Bipolar and unipolar depression. Ketamine has rapid antidepressant properties in unipolar and bipolar depression. It is most beneficial in people with a family history of alcohol dependence, because similar glutamatergic system alterations might be involved in the pathophysiology of both disorders.3,4 An antidepressant effect has been reported as soon as 40 minutes after ketamine infusions.3

Suicide prevention. A single sub-anesthetic IV dose of ketamine rapidly diminishes acute suicidal ideation.1 This effect can be maintained through repeated ketamine infusions, episodically on a clinically derived basis. The exact duration and period between ketamine readministrations are not fully established. A variety of clinical-, patient-, and circumstance-related factors, history, response, and physician preferences alter such patterns, in an individualized way. This is also a promising means to reduce hospitalizations and at least mitigate the severity of depressive patient presentations.

Anesthesia and analgesia. Because ketamine induces anesthesia with minimal effect on respiratory function, it could be used in patients with pulmonary conditions.5 Ketamine can provide analgesia during brief operative and diagnostic procedures; because of its hypertensive actions, it is useful in trauma patients with hypotension.A low dose of ketamine effectively diminishes the discomfort of complex regional pain and other pain syndromes.

Abuse potential

There is documented risk of ketamine abuse. It may create psychedelic effects that some people find pleasurable, such as sedation, disinhibition, and altered perceptions.6 There also may be a component of physiological dependence.6

Conclusion

Ketamine’s rapid antidepressant effect results could be beneficial when used in severely depressed and suicidal patients. Given the potential risks of ketamine, safety considerations will determine whether this drug is successful as a therapy for people with a mood disorder.

+-------+

* _Questions to answer_
(A) According to the ketamine text, how soon after ketamine infusions has an antidepressant effect been reported?
(B) Summarize the ketamine text in two sentences.
(C) Supply the next paragraph of the ketamine text, picking up after its final sentence.

+-------+

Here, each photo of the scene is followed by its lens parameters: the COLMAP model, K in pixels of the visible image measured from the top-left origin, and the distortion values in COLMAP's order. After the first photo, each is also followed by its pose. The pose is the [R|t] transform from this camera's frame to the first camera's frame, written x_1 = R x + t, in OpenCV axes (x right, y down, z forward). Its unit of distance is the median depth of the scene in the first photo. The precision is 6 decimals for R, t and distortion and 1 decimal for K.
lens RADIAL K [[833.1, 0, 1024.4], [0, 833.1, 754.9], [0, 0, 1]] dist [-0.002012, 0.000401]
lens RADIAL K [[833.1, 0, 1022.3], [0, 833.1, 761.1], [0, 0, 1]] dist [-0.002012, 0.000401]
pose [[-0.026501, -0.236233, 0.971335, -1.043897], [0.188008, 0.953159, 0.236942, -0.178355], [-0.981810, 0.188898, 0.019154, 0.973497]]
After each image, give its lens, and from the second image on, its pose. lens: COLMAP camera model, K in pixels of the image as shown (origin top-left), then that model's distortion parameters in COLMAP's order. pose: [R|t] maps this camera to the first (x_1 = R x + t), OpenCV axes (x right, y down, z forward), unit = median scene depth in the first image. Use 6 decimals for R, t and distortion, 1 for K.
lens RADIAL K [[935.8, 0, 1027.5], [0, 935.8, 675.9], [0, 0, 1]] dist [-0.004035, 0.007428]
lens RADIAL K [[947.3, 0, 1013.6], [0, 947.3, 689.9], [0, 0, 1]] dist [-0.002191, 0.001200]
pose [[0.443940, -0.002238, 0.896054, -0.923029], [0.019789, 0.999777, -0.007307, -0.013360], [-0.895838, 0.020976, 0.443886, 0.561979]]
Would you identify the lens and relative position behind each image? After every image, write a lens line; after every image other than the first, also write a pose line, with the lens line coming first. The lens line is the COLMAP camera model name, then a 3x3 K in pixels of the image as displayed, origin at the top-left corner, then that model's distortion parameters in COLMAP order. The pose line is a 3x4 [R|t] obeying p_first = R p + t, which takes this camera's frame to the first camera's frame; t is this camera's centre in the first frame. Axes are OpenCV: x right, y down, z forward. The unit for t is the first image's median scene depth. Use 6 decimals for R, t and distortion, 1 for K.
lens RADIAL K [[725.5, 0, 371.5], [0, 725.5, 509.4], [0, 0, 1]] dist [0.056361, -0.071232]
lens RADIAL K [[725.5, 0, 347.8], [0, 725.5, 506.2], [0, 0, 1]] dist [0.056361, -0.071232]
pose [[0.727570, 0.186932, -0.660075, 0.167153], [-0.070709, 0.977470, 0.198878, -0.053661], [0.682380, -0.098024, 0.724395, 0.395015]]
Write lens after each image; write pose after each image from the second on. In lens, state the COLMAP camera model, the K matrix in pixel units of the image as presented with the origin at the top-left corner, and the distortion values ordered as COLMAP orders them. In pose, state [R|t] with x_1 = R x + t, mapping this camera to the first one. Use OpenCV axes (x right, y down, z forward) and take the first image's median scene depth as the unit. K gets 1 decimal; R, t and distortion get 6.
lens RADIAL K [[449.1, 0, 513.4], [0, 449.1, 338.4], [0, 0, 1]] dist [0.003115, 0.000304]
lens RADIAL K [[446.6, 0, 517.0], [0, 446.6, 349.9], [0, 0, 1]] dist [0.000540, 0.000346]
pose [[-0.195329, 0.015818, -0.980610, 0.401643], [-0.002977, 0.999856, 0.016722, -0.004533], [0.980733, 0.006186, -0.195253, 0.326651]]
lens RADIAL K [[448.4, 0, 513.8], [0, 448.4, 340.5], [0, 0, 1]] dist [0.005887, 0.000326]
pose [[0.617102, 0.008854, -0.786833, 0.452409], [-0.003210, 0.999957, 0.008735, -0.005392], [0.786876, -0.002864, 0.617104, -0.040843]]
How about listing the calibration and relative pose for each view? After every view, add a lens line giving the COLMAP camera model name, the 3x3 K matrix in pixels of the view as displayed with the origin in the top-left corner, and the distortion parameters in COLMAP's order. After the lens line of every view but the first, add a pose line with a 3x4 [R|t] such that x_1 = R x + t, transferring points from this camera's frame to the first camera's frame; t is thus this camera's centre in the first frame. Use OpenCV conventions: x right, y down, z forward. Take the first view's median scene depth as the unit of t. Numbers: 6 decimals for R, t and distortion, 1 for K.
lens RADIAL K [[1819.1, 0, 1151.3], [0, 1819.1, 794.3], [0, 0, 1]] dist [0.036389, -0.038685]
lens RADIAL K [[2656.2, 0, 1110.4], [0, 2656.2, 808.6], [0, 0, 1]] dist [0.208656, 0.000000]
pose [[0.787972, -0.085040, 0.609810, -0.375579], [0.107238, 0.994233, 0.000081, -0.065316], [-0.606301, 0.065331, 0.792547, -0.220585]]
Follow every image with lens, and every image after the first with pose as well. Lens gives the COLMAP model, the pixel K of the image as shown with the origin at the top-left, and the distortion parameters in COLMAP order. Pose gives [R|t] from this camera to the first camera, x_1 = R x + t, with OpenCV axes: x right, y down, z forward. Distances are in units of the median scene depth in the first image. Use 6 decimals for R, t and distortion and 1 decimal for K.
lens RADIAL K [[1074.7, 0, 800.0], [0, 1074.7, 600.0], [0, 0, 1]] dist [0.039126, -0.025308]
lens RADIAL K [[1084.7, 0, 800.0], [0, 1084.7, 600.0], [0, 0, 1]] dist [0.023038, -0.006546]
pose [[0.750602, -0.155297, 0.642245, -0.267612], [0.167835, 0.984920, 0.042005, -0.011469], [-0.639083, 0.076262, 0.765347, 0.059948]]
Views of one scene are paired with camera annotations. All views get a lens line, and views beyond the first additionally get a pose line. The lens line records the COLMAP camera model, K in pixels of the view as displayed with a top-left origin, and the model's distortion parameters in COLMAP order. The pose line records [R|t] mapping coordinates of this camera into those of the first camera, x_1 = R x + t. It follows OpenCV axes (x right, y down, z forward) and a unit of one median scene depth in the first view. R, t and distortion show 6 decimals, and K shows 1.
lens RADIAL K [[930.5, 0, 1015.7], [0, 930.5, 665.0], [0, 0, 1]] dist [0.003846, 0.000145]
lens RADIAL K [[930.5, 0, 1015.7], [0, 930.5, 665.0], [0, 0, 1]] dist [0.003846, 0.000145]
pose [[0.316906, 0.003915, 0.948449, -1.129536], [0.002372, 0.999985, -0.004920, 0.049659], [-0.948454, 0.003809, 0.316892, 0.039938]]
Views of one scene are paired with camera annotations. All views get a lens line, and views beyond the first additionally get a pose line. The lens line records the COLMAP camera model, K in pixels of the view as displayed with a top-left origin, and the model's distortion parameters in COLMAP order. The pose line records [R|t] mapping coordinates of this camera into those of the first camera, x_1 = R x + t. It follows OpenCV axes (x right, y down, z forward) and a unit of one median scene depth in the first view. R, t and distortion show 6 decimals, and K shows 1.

+-------+

* _Answers_
(A) As soon as 40 minutes after the infusions.

(B) Ketamine has rapid antidepressant properties in unipolar and bipolar depression, a single sub-anesthetic IV dose rapidly diminishes acute suicidal ideation, and the drug can provide anesthesia and analgesia. There is documented risk of ketamine abuse, and given its potential risks, safety considerations will determine whether it succeeds as a therapy for people with a mood disorder.

(C)
Further research about ketamine usage including pain management and affective disorders is anticipated.7 Investigations substantiating relative safety and clinical trials are still on-going.8

 

Related Resources
• Nichols SD, Bishop J. Is the evidence compelling for using ketamine to treat resistant depression? Current Psychiatry. 2015;15(5):48-51.
• National Institute of Mental Health. Highlight: ketamine: a new (and faster) path to treating depression. www.nimh.nih.gov/about/strategic-planning-reports/highlights/highlight-ketamine-a-new-and-faster-path-to-treatingdepression.shtml.

References

1. Sinner B, Graf BM. Ketamine. Handb Exp Pharmacol. 2008;(128):313-333.

2. Krystal AD, Dean MD, Weiner RD, et al. ECT stimulus intensity: are present ECT devices too limited? Am J Psychiatry. 2000;157(6):963-967.
3. Phelps LE, Brutsche N, Moral JR, et al. Family history of alcohol dependence and initial antidepressant response to an N-methyl-D-aspartate antagonist. Biol Psychiatry. 2009;65:181-184.
4. Nery FG, Stanley JA, Chen HH, et al. Bipolar disorder comorbid with alcoholism: a 1H magnetic resonance spectroscopy study. J Psychiatry Res. 2010;44(5):278-285.
5. Meller, ST. Ketamine: relief from chronic pain through actions at the NMDA receptor. Pain. 1996;68(2-3):435-436.
6. Sassano-Higgins S, Baron D, Juarez G, et al. A review of ketamine abuse and diversion. Depress Anxiety. 2016;33(8):718-727.
7. Jafarinia M, Afarideh M, Tafakhori A, et al. Efficacy and safety of oral ketamine versus diclofenac to alleviate mild to moderate depression in chronic pain patients: A double-blind, randomized, controlled trial. J Affect Disord. 2016;204:1-8.
8. Wan LB, Levitch CF, Perez AM, et al. Ketamine safety and tolerability in clinical trials for treatment-resistant depression. J Clin Psychiatry. 2015;76(3):247-252.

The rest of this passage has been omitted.